Somewhere in here, in between dropping her divorce papers in the e-slot (lawyers are still doing well, but the USPS is defunct) and feedings of her three-year-old, Chelsea gets upset. Really upset. And by now, she’s self-aware enough to realize she’s not just sad, or lonely, or menstruating–she’s angry. Pissed.
Why? She’s had every advantage. So many, in fact, that she never had to go to summer school to make up that gym class she blew off nine times in tenth grade, never had to repeat the eighth grade even though the “D”s she got in three classes were as munificent as the gifts of the Magi, never got suspended for calling her sixth grade teacher a “bitch” right to her face–Mom got her counseling instead. Never got called on showing up in class high, never did most of what little reading and homework was asked of her, never had to walk home after school. Never had to count cell-phone minutes or texts (or pay the bill for them,) never had her allowance withheld, never had to stay home from a prom, never picked up a check (eating out-food 2-3 times a week).
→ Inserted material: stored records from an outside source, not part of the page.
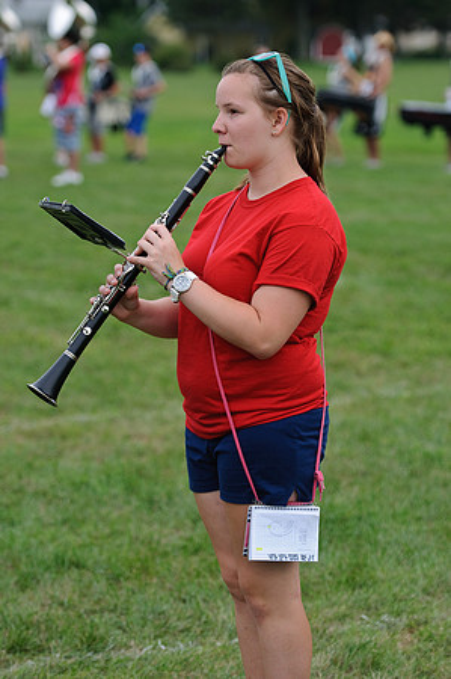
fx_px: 2599
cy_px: 340
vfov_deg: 14.9
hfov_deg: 9.9
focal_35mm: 138
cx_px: 226
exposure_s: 1/750
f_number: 2.8
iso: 200
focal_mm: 92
So, again, why the anger? Because, plain and simple, everything she was supposed to learn before she was twenty, under relatively easy and supervised conditions–from how to track a bank account, to how to sew, write a business letter, read a tax rule, do a real job interview, and apologize sincerely when she’s wrong–she’s now having to learn herself, a decade late, the hard way. It’s always the hard way, now, because if she can’t do it, someone else with more degrees, fewer recent scars, and who is still young enough to live with her parents (28 or so,) will do it instead.
She missed out on the one advantage that can’t be bought, substituted, calculated, synthesized, or replicated: she never had to choose. Because choosing always means losing something, leaving something behind, and valuing the other thing enough to sacrifice for it. Instead, she was fed fat on the absurd idea that every previous generation of human beings on the planet was weaned off, in childhood: that you can’t have everything.
Forgive us, kids, we felt guilty. ‘Cuz we f—–d things up for you, and we knew it. We knew the coming world was tough, tougher than we’d ever had to survive ourselves, and in meaning well we hoped to insulate you from the worst. And somehow the worst just became the bad, and the bad the uncomfortable, and the uncomfortable the inconvenient.
Too bad–ol’ Chelsea could’ve done alright for herself. A few bumps and bruises aside. They would have saved deeper cuts, later on.
So if your youngster is thanking you for that ride now, (you’ve raised her to at least be polite,) enjoy it–it won’t last. We knew it back when we were young (there was a T-shirt, remember?) No one rides for free.